Progressive print operations
I’ve had the benefit of working for a print operation with a different take on online strategy. It’s an attitude that saw the Mail & Guardian website achieve profitability and significant advertising revenue — and a relatively small media company became one of the top ten websites in the country. This was because visionary Mail & Guardian CEO and now frequent Tweeter, Trevor Ncube, supported a strong, independent online operation. And under him it flourished, punching way above its weight. The defining moment came when the head of online stopped reporting to a print editor, but directly to the CEO. The online strategy was afforded priority and authority — ambivalence was replaced by an uncompromising focus and determination.

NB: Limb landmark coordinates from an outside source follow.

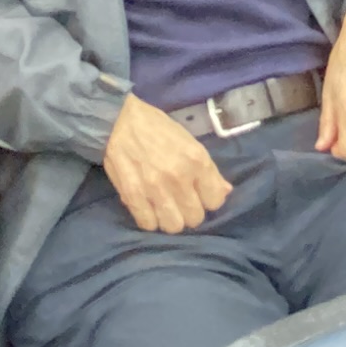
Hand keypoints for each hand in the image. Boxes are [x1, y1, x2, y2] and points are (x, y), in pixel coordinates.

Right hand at [102, 98, 233, 231]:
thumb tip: (225, 191)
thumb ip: (209, 170)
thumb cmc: (158, 129)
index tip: (200, 194)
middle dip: (190, 212)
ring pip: (173, 226)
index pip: (215, 201)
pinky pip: (148, 224)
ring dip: (170, 219)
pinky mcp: (132, 195)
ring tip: (165, 208)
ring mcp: (155, 187)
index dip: (208, 200)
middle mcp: (179, 176)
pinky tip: (149, 209)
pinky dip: (149, 220)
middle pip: (195, 218)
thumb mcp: (190, 142)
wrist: (119, 120)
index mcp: (197, 160)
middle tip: (181, 202)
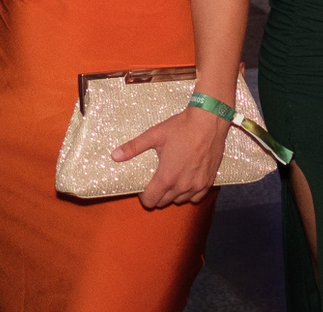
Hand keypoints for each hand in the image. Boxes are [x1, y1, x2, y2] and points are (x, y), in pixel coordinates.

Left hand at [112, 105, 230, 208]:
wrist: (209, 120)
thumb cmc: (181, 127)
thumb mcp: (154, 135)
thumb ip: (133, 147)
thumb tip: (114, 156)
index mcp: (167, 176)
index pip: (150, 201)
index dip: (143, 197)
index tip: (144, 187)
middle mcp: (182, 185)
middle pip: (164, 202)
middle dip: (157, 195)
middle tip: (156, 181)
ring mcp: (197, 185)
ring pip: (180, 200)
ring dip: (173, 195)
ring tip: (171, 179)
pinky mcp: (209, 181)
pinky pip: (196, 197)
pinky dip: (189, 193)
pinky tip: (186, 181)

Another progressive print operation is run by The Times editor Ray Hartley. Hartley is possibly the most innovative print editor this country has ever seen. His comments in that same article are more on the mark: He sees change coming. Journalism will thrive irrespective of medium. In fact it will thrive on multiple mediums.

Yes, newspapers will never die
And I’m not a newspaper doomsayer. In fact I believe newspapers will never die. I think they will niche and become lifestyle items — valuable off-time in an invasive, busy, noisy digital future.

In fact, saying newspapers will die is akin to us saying in the 1960s that we’ll no longer have fireplaces in our houses because we’ve invented electric heaters. Yes, electric heaters come on at the flick of a switch and are less messy — but they just don’t have the charm and feel-good feeling of a roaring fire. It’s an irrational lifestyle thing. Just because the digital medium is more efficient, it does not automatically mean people will ditch papers for it en masse.

We also need to realise that newspapers will be around in emerging markets for many years to come. I’m sure Daily Sun publisher Fergus Sampson must think most “print is dead” commentators are on crack, considering that his newspaper is booming, breaking circulation records on a monthly basis. But that’s just a timing thing, because eventually this market will feel pressure too.

Newspapers are just one of many mediums, Peter. There’s nothing to be sentimental about: The future is exciting.